论文标题
Mentsum:探索心理健康在线帖子的摘要的资源
MentSum: A Resource for Exploring Summarization of Mental Health Online Posts
论文作者
论文摘要
心理健康仍然是全球公共卫生的重大挑战。随着在线平台的日益普及,许多人使用平台分享其心理健康状况,表达自己的感受并向社区和辅导员寻求帮助。其中一些平台(例如ReachOut)是用户注册以寻求帮助的专用论坛。诸如Reddit之类的其他人会提供用户公开但匿名发布其心理健康困扰的子雷数。尽管帖子的长度有所不同,但提供简短但内容丰富的摘要是有益的。为了促进对心理健康在线帖子的摘要进行研究,我们介绍了精神健康摘要数据集,Mentsum,其中包含Reddit的24,000多个精心挑选的用户帖子,以及其简短的用户写入的摘要(称为TLDR),用43个心理健康款项中的43个心理健康款项。该特定领域的数据集不仅可以引起对Reddit的简短摘要,而且可能引起人们的关注,而且还可以在诸如ReachOut之类的专用心理健康论坛上生成帖子的摘要。我们进一步评估了胭脂分数的提取性和抽象性最先进的摘要基线,并最终对用户写入和系统生成的摘要进行了深入的人类评估研究,突出了这项研究中的挑战。
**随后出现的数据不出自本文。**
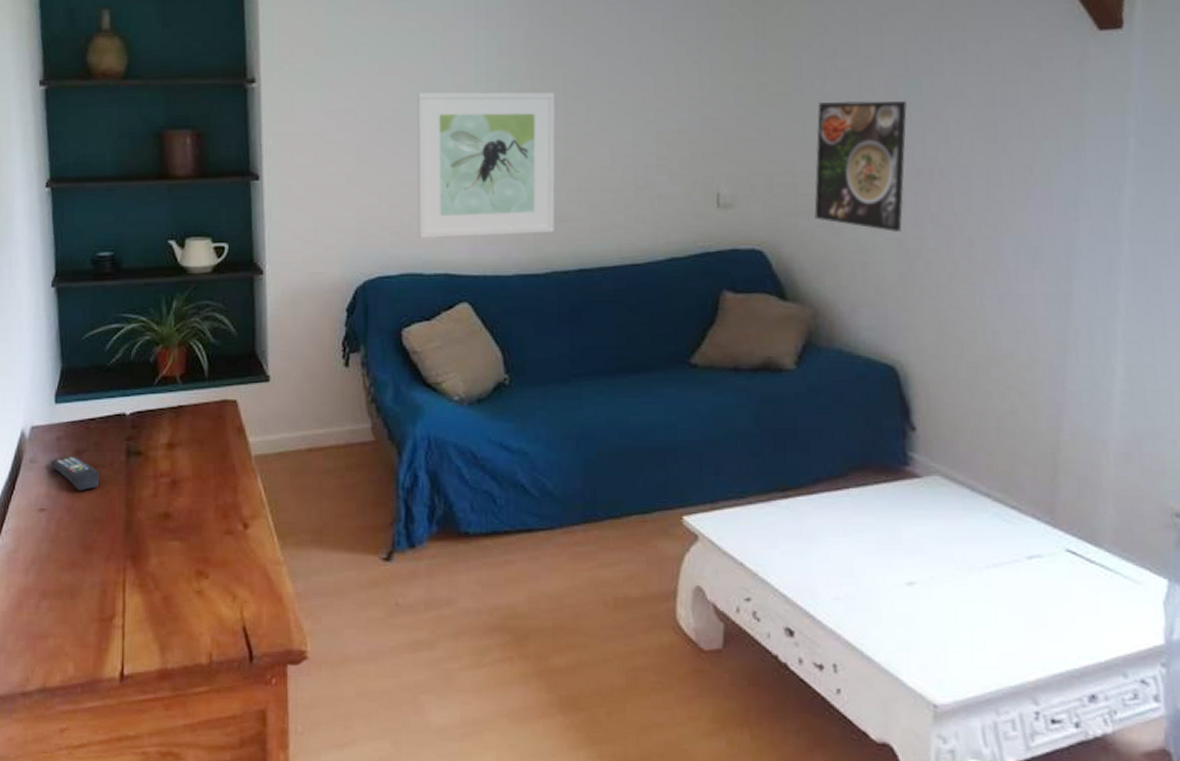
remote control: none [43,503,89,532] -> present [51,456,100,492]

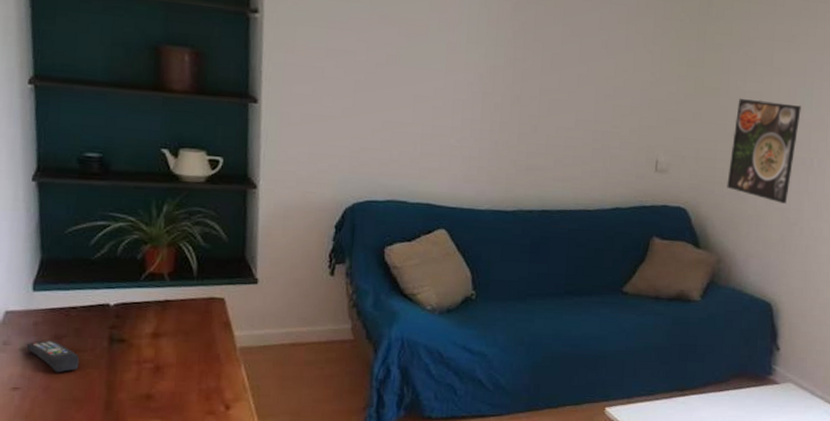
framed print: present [417,91,556,238] -> none [405,44,534,178]

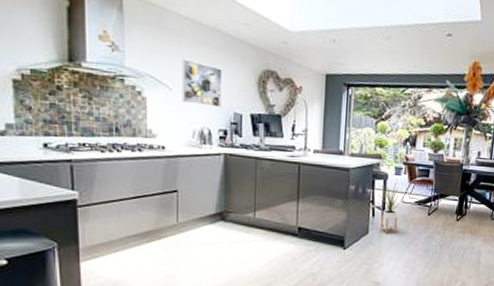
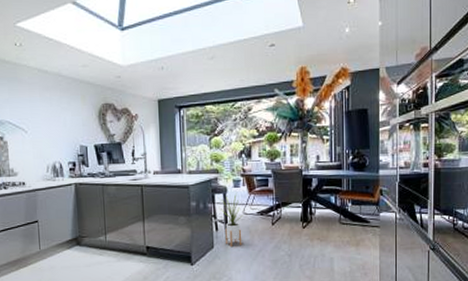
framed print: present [182,59,222,108] -> none [33,104,69,143]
Mental health remains a significant challenge of public health worldwide. With increasing popularity of online platforms, many use the platforms to share their mental health conditions, express their feelings, and seek help from the community and counselors. Some of these platforms, such as Reachout, are dedicated forums where the users register to seek help. Others such as Reddit provide subreddits where the users publicly but anonymously post their mental health distress. Although posts are of varying length, it is beneficial to provide a short, but informative summary for fast processing by the counselors. To facilitate research in summarization of mental health online posts, we introduce Mental Health Summarization dataset, MentSum, containing over 24k carefully selected user posts from Reddit, along with their short user-written summary (called TLDR) in English from 43 mental health subreddits. This domain-specific dataset could be of interest not only for generating short summaries on Reddit, but also for generating summaries of posts on the dedicated mental health forums such as Reachout. We further evaluate both extractive and abstractive state-of-the-art summarization baselines in terms of Rouge scores, and finally conduct an in-depth human evaluation study of both user-written and system-generated summaries, highlighting challenges in this research.